Inoltre durante il periodo di costruzione del “modello” dei servizi pubblici abbiamo assistito anche ad un processo di professionalizzazione degli operatori del settore e di “aziendalizzazione” degli enti, di cui noi consulenti e formatori siamo stati co-promotori e co-artefici.
Non appena terminata quindi l’incorporazione del “tecnicismo” nel know how degli enti ci si trova oggi di fronte ad una nuova sfida, ossia quella di riscoprire l’anima e l’istinto dell’ ”operatore di strada”, non per soppiantare il tecnicismo, ma per affiancarlo e integrarlo.

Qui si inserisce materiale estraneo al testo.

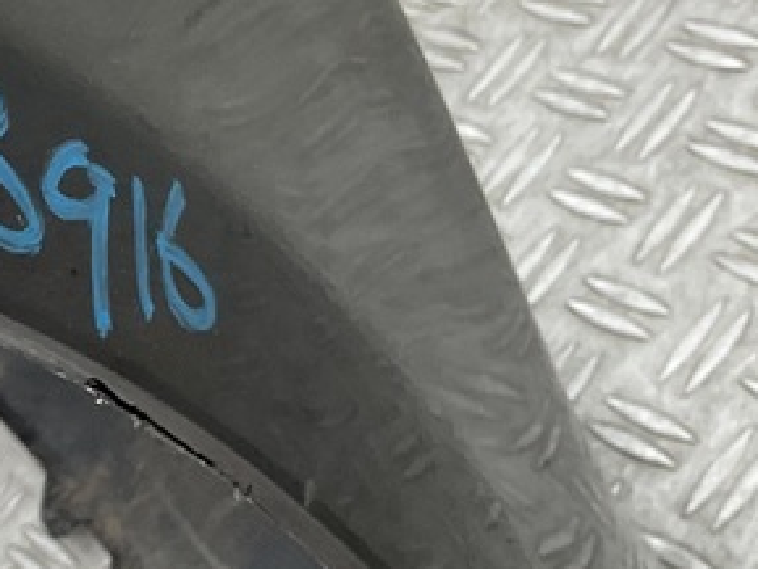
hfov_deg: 17.3
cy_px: -37
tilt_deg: -26.9
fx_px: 2213
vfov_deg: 14.4
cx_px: -417
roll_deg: +43.3
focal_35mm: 101
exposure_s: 1/120
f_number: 1.8
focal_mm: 3
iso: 40
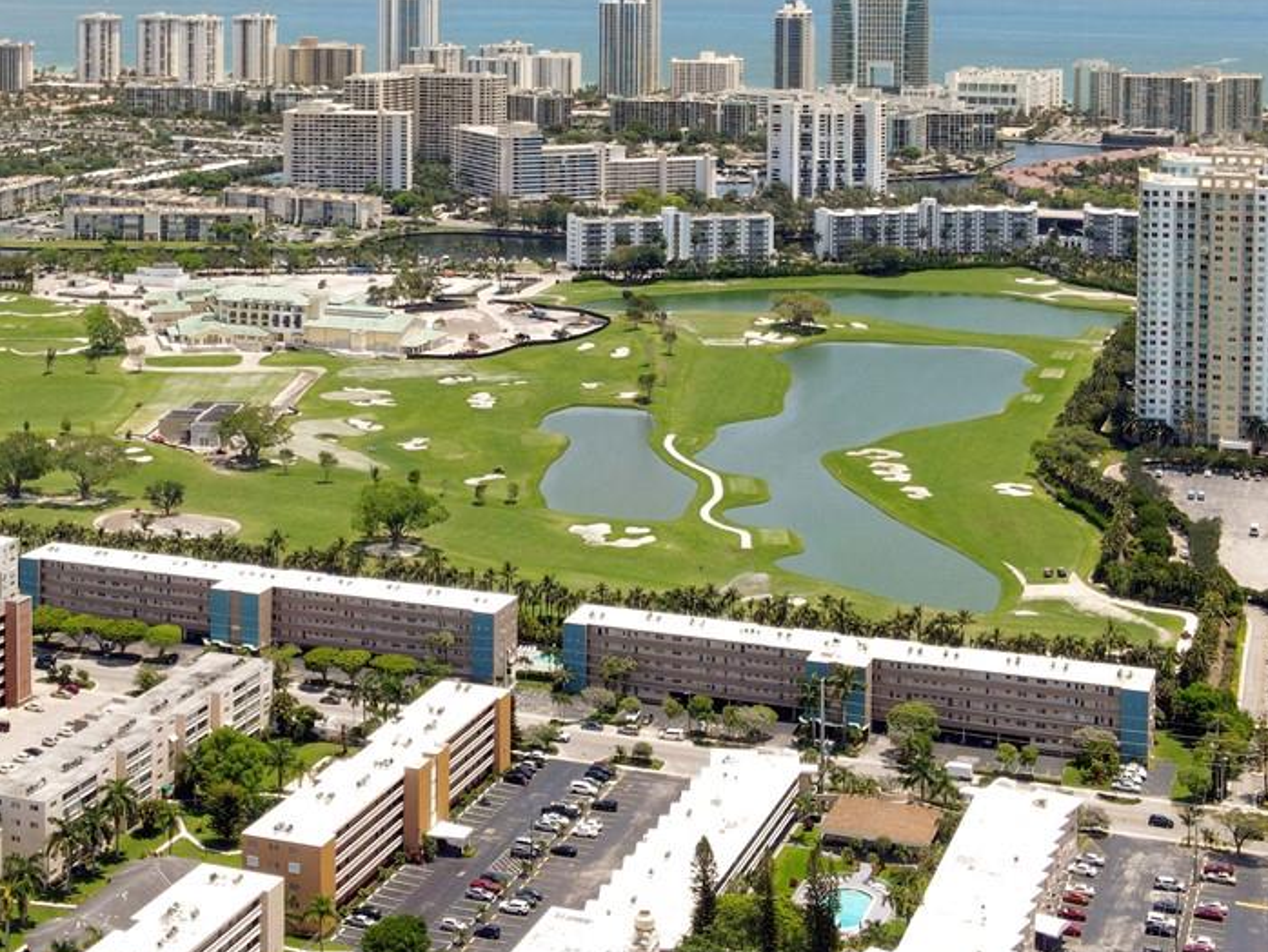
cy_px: 465
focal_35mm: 55
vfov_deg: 26.6
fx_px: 2015
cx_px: 521
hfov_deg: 34.8
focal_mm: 4.5
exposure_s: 1/640
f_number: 2.8
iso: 110
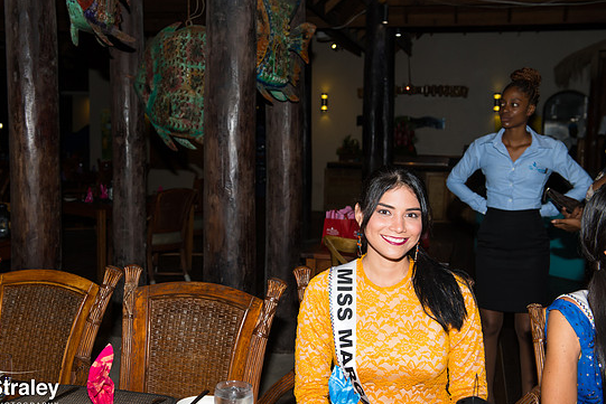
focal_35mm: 45
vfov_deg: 29.9
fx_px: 758
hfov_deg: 43.6
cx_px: 283
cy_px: 204
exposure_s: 1/100
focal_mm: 42
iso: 400
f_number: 5.6
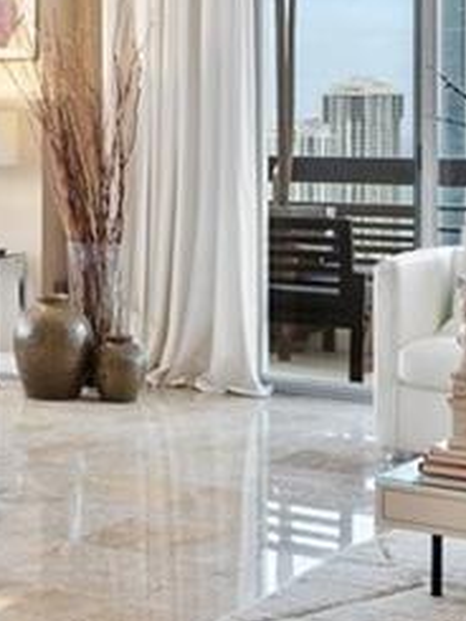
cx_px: -256
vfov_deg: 22.1
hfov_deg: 15.4
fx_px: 1578
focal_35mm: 88
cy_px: 204
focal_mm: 14
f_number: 8
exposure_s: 1/13
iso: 320
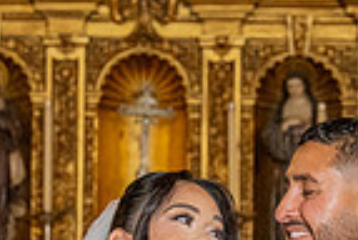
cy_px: 416
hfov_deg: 6.9
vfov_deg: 4.6
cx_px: 148
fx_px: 2980
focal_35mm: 299
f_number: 6.3
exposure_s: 1/200
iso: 2000
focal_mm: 70
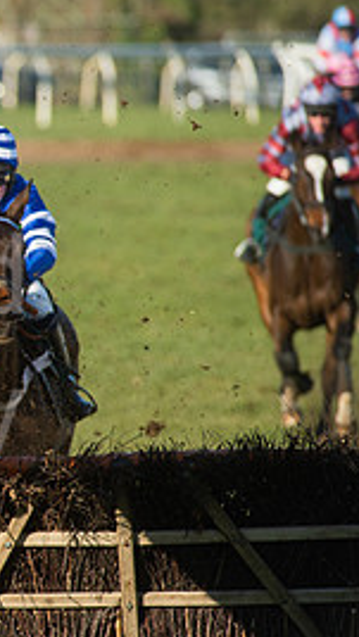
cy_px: 297
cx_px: -278
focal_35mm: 680
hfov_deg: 1.8
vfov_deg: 3.2
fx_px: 11493
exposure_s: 1/2500
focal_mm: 300
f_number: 7.1
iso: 400
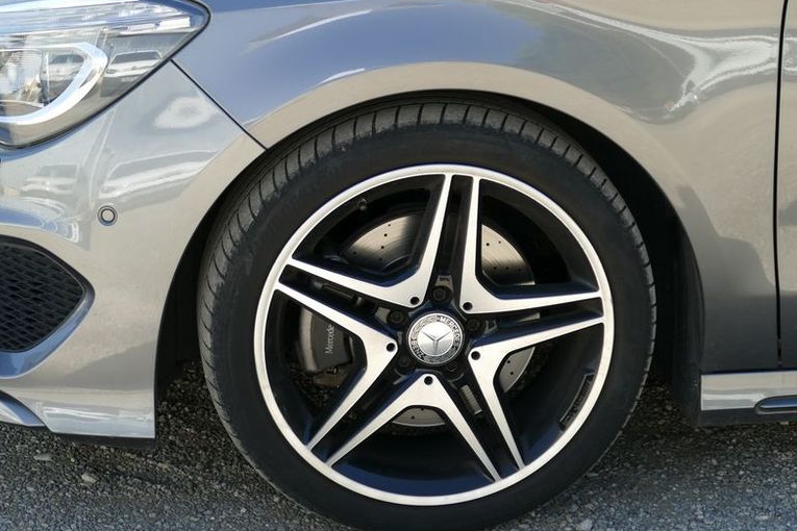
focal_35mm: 98
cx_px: 420
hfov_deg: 20.8
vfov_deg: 14.0
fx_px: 2169
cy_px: 272
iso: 125
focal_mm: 27.23
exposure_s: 1/250
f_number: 3.7
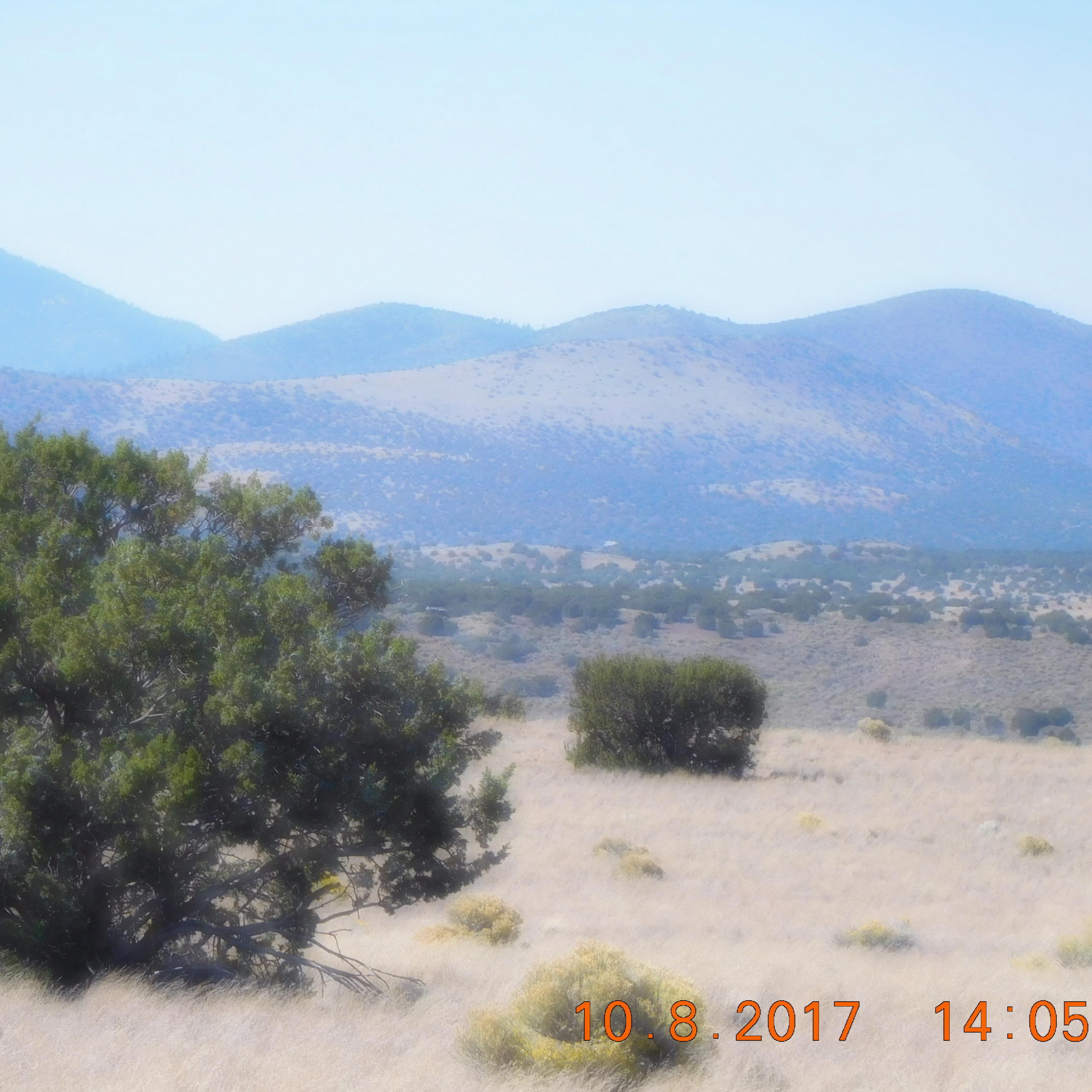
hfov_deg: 6.1
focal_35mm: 288
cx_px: 400
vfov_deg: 6.1
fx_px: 10279
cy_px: 553
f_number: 5.5
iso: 125
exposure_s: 1/500
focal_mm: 40.1
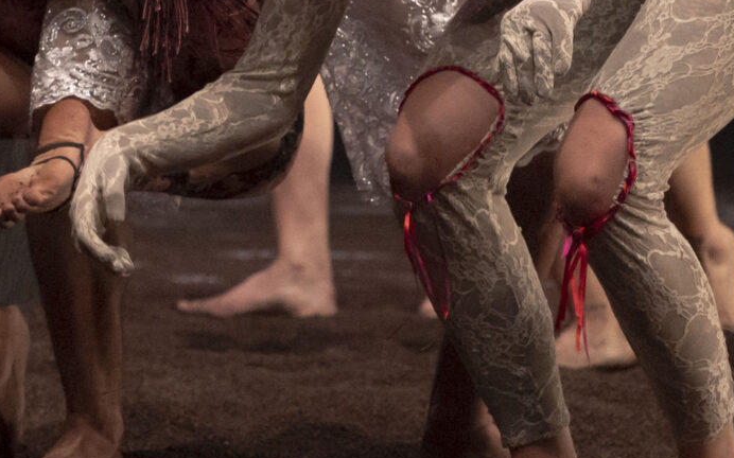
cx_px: 182
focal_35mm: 490
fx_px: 9799
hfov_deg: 4.3
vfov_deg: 2.7
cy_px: -295
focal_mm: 130
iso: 10000
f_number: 4.5
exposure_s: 1/250
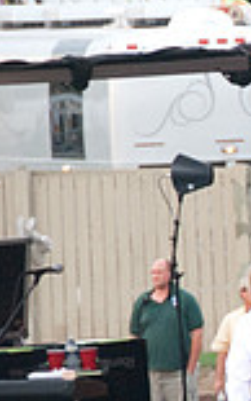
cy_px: 323
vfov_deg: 3.3
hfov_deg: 2.0
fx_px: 7020
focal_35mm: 642
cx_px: 730
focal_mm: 112
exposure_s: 1/60
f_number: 5.6
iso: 800
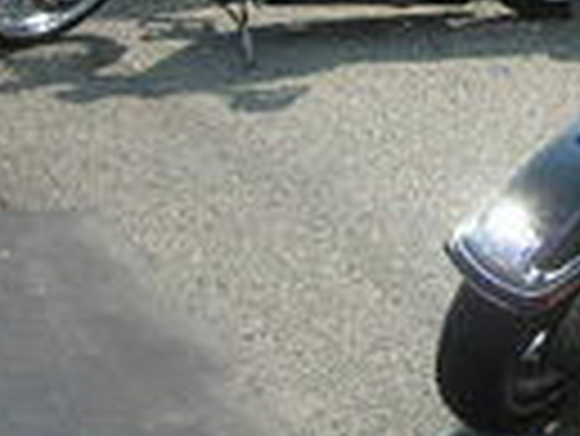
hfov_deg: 16.6
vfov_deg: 12.1
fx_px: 1979
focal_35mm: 118
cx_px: 405
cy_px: -157
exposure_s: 1/519
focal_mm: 6.3
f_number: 3.2
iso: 50
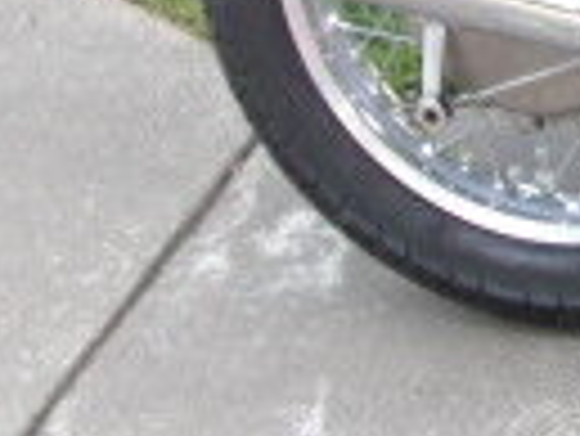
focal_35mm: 179
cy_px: -391
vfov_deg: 8.0
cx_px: 1326
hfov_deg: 9.9
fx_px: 3002
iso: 50
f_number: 2.8
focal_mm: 6.3
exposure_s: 1/100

Forse è questa la particolarità del momento (della post-modernità): non dividere e contrapporre approcci e visioni, ma unirli e integrarli per dar vita a qualcosa di nuovo. E non è facile questo nuovo cambio di paradigma di professionalità degli operatori che sono cresciuti con il paradigma del “tecnicismo” e della “competenza professionale”. Elementi che, collocati all’interno dell’aziendalizzazione, hanno creato stili comportamentali (la cautela è sempre d’obbligo nel generalizzare quando parliamo di un “settore” così variegato e dinamico) che oggi potrebbero essere di ostacolo nel fronteggiare le sfide delle nuove vulnerabilità. Ma come preannunciato di questo tema più micro ci occupiamo nel prossimo articolo ovvero, come non basti avere la mission ma sia necessario anche realizzarla; c’è sempre il rischio di “lavorare bene” e con competenza, ma di fare cose sbagliate.